De mi no tan copiosa experiencia en la escritura pasada por agua, he aprendido que si la lluvia es nocturna y la preceden truenos capaces de despertarme, de seguro los poemas serán sombríos. Pese a que el insomnio, ya lo dijo Jorge Boccanera, presta servicios (aunque aguardado con las manos apoyadas sobre el teclado, un poema siempre tiene algo de dádiva), en la mayoría de las ocasiones no es sencillo atravesar sus lodazales con elegancia. ¿Por qué? Pues porque luego del tercer cigarrillo y la quinta discusión con exconocidos,  uno  pierde fuerzas y se vuelve más y más vulnerable. Ergo, una versión bastante maltrecha de nosotros mismos es la que se enfrenta con las bestias que acechan al final de la vigilia indeseada (en lo sucesivo, no seré yo quien juzgue a los que, con tal de gambetearlas, recurran a la pastilla o al traguito).  Ahora, si el aguacero en cuestión es diurno, acaso contagiados de la conmovedora belleza del paisaje o de la certeza aprendida de que en el desierto el agua es sinónimo de vida, los poemas salen, no diría festivos, pero sí menos tangueros. Más al estilo de uno muy breve de Roberto Bolaño, en el cual un cambio en la persona, tal un giro imprevisto en la dirección del viento, añadido a una prosopopeya, nos da de lleno en la frente: «Lluvia: solo espero /Que desaparezca la angustia / Estoy poniéndolo todo de mi parte».

En fin, ya sea por el encierro o la monotonía de su música, ya sea por otra razón oscura y atávica, la lluvia ha creado (es de suponer que lo seguirá haciendo) las condiciones adecuadas para la escritura de poemas. Por ahora, los dejo con los que a mí aún me mojan. Como bonus track, uno destilado de mi propia pluma.


***


III

Llueve dulcemente sobre la ciudad
Rimbaud


Llora en mi corazón
cual llueve en la ciudad.
¿Qué lánguida emoción
entra en mi corazón?

¡Oh dulce lloviznar
en tierras y tejados!
Para un tedioso ansiar
¡oh el son del lloviznar!

¡Y llora sin razón
corazón hastiado!
¿Por qué si no hay traición? …
Es duelo sin razón.

¡Y la pena mayor
es no saber por qué
sin odio y sin amor
siento tanto dolor!


Paul Verlaine.


*


Lluvia

hoy llueve mucho, mucho,
y pareciera que están lavando el mundo.

·····

Problemas -
1. ¿Puedes reescribir el texto sobre la lluvia entre "Llora en mi" y "duelo sin razón.", ambos incluidos, cambiando "corazón" por "alma"?
2. ¿Cómo seguirías el texto sobre la lluvia y la poesía a partir de su última línea?
Los registros no son necesarios para resolver nada de esto.

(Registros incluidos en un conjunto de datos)
·····

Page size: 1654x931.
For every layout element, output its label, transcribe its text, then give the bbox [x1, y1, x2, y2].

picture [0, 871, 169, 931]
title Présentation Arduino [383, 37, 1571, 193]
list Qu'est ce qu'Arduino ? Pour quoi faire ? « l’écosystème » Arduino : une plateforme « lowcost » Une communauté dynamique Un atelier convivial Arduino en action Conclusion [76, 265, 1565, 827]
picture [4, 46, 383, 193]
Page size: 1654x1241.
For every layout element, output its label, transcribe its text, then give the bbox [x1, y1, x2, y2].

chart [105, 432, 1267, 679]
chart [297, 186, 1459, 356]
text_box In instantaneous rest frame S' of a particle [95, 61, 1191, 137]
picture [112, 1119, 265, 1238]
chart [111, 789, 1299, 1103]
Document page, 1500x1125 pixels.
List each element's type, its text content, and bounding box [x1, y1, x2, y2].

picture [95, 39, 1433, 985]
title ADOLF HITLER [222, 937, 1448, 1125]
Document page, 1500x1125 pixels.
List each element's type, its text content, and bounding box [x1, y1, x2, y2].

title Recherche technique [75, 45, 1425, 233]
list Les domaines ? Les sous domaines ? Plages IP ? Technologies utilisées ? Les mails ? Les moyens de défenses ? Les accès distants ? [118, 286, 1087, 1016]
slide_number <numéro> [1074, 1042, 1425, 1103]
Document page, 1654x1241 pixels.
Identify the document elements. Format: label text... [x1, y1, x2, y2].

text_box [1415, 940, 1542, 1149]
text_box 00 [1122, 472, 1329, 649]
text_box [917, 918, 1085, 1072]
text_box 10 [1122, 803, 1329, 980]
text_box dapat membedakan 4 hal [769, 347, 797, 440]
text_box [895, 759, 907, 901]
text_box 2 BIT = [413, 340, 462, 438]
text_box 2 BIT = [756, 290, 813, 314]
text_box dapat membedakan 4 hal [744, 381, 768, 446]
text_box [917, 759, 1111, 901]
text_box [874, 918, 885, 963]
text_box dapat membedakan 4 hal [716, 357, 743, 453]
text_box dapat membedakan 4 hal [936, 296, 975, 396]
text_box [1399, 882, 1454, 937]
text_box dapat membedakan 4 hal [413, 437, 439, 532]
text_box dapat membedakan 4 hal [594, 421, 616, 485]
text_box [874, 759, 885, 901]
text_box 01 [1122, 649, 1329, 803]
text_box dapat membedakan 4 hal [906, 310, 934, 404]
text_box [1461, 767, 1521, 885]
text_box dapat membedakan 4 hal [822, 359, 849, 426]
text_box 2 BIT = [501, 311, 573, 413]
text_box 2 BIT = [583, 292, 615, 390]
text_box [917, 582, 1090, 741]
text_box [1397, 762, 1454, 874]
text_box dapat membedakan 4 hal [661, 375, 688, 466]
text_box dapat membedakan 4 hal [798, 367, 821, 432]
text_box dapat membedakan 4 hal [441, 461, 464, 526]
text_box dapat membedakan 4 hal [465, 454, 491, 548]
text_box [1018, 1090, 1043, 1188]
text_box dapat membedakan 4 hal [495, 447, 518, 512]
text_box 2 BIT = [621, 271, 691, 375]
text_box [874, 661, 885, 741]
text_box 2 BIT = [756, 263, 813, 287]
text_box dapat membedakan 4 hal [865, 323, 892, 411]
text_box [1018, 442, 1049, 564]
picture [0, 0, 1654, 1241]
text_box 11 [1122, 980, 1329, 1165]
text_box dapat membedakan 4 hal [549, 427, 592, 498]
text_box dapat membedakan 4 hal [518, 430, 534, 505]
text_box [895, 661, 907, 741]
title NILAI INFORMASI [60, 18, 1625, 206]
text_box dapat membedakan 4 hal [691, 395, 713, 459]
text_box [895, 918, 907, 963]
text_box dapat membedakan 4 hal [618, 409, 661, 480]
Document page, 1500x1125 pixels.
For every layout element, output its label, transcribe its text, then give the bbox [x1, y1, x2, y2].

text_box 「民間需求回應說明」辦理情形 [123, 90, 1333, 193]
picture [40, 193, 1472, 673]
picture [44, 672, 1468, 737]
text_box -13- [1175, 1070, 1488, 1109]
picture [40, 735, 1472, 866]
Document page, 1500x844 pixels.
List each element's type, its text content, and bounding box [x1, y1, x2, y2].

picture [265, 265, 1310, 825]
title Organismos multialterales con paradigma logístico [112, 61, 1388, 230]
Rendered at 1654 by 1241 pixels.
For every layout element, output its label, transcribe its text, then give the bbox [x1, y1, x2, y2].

·····

Respuestas escritas -
1.
Llora en mi alma
cual llueve en la ciudad.
¿Qué lánguida emoción
entra en mi alma?

¡Oh dulce lloviznar
en tierras y tejados!
Para un tedioso ansiar
¡oh el son del lloviznar!

¡Y llora sin razón
alma hastiado!
¿Por qué si no hay traición? …
Es duelo sin razón.

2.
mi vecino de al lado mira la lluvia
y piensa escribir una carta de amor/
una carta a la mujer que vive con él
y le cocina y le lava la ropa y hace el amor con él
y se parece a su sombra/
mi vecino nunca le dice palabras de amor a la mujer/
entra a la casa por la ventana y no por la puerta/
por una puerta se entra a muchos sitios/
al trabajo, al cuartel, a la cárcel,
a todos los edificios del mundo/
pero no al mundo/
ni a una mujer/ni al alma/
es decir/a ese cajón o nave o lluvia que llamamos así/
como hoy/que llueve mucho
y me cuesta escribir la palabra amor/
porque el amor es una cosa y la palabra amor es otra cosa/
y sólo el alma sabe dónde las dos se encuentran/
y cuándo/y cómo/
pero el alma qué puede explicar/
por eso mi vecino tiene tormentas en la boca/
palabras que naufragan/
palabras que no saben que hay sol porque nacen y mueren la
           misma noche en que amó/
y dejan cartas en el pensamiento que él nunca escribirá/
como el silencio que hay entre dos rosas/
o como yo/que escribo palabras para volver
a mi vecino que mira la lluvia/
a la lluvia/
a mi corazón desterrado/


Juan Gelman

*

No quisiera que lloviera

No quisiera que lloviera
te lo juro
que lloviera en esta ciudad
sin ti
y escuchar los ruidos del agua
al bajar
y pensar que allí donde estás viviendo
sin mí
llueve sobre la misma ciudad
Quizá tengas el cabello mojado
el teléfono a mano
que no usas
para llamarme
para decirme
esta noche te amo
me inundan los recuerdos de ti
discúlpame,
la literatura me mató
pero te le parecías tanto.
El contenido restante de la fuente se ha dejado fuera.